IIIЕсть такая детская игра «Холодно — горячо». Тычешься возле искусно спрятанной вещи, шаришь ладонью почти рядом с ней, а над тобой потешаются, выкрикивая «тепло, еще теплей, холодно», коллеги-хитрецы, радуясь твоей бестолковости.
Для меня таким «горячим» местом был высокий дом на окраине города, на самой опушке. Здесь стоит возле ровной бетонной дороги суровый знак «Движение запрещено», похожий на совиный глаз с красным воспаленным ободком. Дорога эта ведет в сердцевину старого бора, где высится неведомая ограда повыше крепостной и у железных ворот мерзнут зимой в длинных шубах охранники. Правда, лет пять назад им соорудили кирпичную теплую будку, но разгадка суровой ограды не стала явственней, хотя, по слухам, там уходили в глубь земли бетонные бункера с фешенебельными апартаментами для местного начальства на случай всяких обстоятельств…
Но не элегантная бетонка в лесу, по которой лишь изредка проносились скоростные лимузины с шелковыми непрозрачными занавесочками, была причиной моей повышенной привязанности к этому месту. И даже не то, что высокие густые кроны бора неуклонно и трагически сохли, желтели к осени то там, то здесь, а к следующей весне некоторые внезапно сбрасывали кору, источенную жуками-пилильщиками. Деревья гибли безостановочно, и лес редел год от году, затаптываемый тысячами праздных гуляк и спортсменами-любителями свежего воздуха.
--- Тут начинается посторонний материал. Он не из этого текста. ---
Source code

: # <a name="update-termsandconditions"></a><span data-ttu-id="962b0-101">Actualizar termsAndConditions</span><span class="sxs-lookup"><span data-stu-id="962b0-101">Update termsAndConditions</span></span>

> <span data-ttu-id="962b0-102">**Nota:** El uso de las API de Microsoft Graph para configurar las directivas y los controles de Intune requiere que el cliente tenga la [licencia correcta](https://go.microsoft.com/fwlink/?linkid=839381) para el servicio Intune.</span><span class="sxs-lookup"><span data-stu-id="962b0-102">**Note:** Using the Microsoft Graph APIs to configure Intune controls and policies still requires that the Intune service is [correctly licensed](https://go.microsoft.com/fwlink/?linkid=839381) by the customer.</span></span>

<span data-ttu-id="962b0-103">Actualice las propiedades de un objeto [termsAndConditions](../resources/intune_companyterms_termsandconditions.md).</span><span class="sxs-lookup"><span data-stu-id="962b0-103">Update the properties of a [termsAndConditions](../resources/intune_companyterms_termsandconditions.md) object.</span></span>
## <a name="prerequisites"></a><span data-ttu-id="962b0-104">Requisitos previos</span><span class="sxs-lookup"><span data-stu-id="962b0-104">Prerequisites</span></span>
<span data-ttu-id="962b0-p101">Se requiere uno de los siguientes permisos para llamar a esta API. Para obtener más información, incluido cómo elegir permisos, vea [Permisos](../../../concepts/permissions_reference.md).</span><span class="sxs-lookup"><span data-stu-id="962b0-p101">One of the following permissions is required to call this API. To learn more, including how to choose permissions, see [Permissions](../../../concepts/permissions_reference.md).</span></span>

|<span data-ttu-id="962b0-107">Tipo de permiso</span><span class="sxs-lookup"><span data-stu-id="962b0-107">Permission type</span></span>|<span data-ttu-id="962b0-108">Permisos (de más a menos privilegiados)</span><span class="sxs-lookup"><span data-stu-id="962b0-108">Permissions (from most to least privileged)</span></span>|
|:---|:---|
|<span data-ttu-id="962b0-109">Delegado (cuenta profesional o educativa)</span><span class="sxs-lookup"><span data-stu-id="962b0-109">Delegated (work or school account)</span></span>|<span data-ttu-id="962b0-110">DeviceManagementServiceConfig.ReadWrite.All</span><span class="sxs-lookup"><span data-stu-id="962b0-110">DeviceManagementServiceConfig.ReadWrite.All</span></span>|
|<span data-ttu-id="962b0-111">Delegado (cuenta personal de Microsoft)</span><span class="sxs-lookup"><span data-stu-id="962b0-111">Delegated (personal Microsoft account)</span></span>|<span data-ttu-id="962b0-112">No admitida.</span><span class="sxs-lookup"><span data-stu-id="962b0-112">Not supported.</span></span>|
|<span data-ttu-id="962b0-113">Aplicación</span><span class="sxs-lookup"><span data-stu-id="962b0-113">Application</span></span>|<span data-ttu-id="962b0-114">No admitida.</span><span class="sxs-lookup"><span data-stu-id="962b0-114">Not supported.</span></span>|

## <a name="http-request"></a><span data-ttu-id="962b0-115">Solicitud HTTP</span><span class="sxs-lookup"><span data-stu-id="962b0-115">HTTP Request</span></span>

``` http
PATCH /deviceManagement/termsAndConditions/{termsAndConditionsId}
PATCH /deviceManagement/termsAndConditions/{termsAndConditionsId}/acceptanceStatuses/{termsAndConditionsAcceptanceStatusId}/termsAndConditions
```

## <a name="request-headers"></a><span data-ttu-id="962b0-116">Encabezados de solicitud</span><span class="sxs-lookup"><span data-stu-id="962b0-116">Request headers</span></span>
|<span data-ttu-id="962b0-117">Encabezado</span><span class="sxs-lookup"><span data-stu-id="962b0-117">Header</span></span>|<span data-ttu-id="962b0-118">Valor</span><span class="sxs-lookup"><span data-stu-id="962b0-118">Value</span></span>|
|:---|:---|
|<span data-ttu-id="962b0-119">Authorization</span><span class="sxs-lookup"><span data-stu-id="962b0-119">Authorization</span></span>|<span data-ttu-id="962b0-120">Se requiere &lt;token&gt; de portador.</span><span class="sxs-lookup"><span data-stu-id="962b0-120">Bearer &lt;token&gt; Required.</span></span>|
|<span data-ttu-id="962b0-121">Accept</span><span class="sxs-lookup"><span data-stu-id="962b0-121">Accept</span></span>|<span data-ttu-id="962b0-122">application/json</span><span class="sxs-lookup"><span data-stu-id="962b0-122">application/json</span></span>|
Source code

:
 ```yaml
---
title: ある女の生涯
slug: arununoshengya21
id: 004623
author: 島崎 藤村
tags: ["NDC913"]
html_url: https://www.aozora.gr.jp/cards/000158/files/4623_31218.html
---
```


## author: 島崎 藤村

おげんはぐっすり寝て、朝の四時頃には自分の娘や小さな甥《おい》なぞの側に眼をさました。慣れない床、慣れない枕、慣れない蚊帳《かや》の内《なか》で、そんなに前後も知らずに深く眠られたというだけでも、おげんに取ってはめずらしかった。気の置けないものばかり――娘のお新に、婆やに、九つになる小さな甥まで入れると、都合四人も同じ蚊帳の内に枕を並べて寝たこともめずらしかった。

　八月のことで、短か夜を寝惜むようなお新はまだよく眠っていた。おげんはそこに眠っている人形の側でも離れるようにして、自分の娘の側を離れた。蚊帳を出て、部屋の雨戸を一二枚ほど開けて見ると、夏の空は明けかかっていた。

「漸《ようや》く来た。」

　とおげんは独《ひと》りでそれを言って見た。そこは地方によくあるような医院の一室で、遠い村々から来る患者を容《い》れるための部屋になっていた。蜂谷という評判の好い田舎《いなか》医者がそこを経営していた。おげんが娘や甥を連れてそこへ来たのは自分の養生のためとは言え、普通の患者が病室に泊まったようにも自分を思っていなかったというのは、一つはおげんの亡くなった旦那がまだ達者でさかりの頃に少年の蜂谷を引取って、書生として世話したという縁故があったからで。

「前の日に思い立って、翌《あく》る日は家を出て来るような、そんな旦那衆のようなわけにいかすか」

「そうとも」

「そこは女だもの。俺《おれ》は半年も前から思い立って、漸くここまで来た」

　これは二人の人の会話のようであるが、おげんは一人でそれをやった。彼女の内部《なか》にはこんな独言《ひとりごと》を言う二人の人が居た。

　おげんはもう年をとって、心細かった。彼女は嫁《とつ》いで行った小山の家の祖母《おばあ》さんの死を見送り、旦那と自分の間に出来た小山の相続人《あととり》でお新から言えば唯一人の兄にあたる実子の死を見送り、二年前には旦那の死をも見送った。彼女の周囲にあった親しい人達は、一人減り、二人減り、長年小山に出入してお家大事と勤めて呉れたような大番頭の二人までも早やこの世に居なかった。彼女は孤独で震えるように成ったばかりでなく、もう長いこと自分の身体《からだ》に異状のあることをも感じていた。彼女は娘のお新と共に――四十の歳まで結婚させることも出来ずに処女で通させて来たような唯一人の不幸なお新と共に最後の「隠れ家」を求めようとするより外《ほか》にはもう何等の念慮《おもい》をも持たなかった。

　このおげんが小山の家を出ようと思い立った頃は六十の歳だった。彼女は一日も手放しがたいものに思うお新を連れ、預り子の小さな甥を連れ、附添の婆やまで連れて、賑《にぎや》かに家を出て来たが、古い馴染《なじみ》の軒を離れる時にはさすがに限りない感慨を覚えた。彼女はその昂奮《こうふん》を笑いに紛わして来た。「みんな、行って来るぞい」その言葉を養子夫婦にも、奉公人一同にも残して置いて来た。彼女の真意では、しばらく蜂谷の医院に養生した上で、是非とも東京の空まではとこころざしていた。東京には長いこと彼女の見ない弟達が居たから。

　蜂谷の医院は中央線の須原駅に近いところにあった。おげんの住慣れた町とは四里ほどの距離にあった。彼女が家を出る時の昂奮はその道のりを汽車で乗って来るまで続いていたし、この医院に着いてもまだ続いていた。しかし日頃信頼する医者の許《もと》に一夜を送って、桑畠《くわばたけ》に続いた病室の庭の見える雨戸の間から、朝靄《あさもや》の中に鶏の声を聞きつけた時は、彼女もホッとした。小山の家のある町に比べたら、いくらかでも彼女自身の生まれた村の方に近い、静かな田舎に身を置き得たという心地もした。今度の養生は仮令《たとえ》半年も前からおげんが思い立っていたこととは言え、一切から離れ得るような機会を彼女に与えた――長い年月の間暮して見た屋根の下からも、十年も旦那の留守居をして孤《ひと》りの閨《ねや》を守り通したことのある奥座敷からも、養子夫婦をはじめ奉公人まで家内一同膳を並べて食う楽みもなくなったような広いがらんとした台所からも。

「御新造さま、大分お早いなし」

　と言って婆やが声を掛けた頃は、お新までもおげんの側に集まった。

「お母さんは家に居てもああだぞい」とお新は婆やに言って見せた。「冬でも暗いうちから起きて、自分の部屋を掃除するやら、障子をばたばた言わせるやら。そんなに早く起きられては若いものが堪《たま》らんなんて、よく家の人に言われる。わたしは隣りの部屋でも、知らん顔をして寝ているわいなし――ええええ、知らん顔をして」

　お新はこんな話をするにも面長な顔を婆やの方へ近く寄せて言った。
Я много писал возмущенных статей в городские газеты, пытаясь привлечь внимание к судьбе бора, в середине которого высился охраняемый маленький замок, а на окраине гоняли футбол дюжие молодцы, прохаживались с колясочками модно одетые женщины. Но ничего не менялось, лишь летом трайлеры увозили распиленные кряжи вековых сосен… И я смирился с этим, как смиряются люди с ходом времени. Но здание, в котором светились оранжевые лампы и слышались звуки музыки через широкие приоткрытые окна, оставалось заветным для меня. В этом здании я начинал свою инженерную службу, здесь была моя первая встреча с Патриархом, как мы называли про себя нашего старого начальника, которого ныне многие поспешно постарались забыть и чья могила на городском кладбище давно бы уже заросла… Ведь за зиму ничьих следов, кроме своих, я не находил у нее — незаметной, скромной, с мраморной серой досочкой и с железными хромированными трубками на столбиках… Каждую неделю я надолго уходил к ней, на гомонливое от птиц кладбище. И оттого — не приближался к зданию, где сменилось уже целое поколение конструкторов, химиков, технологов с тех пор. К зданию, где я начинал свои робкие попытки понять — для чего я стал инженером?
Патриарх был мягким недосадливым человеком. Настоящая наука для него начиналась с тупиков, когда испробованы горячими головами попытки понять все очевидное и неочевидное: что же происходит с гибнущим зданием, умирающим домом или замирающим в предчувствии аварии цехом. Он был неряшлив, этот старый морщинистый инженер в вечно потертой куртке геодезиста, вязаном свитере и старомодных широких брюках, измазанных полевой глиной.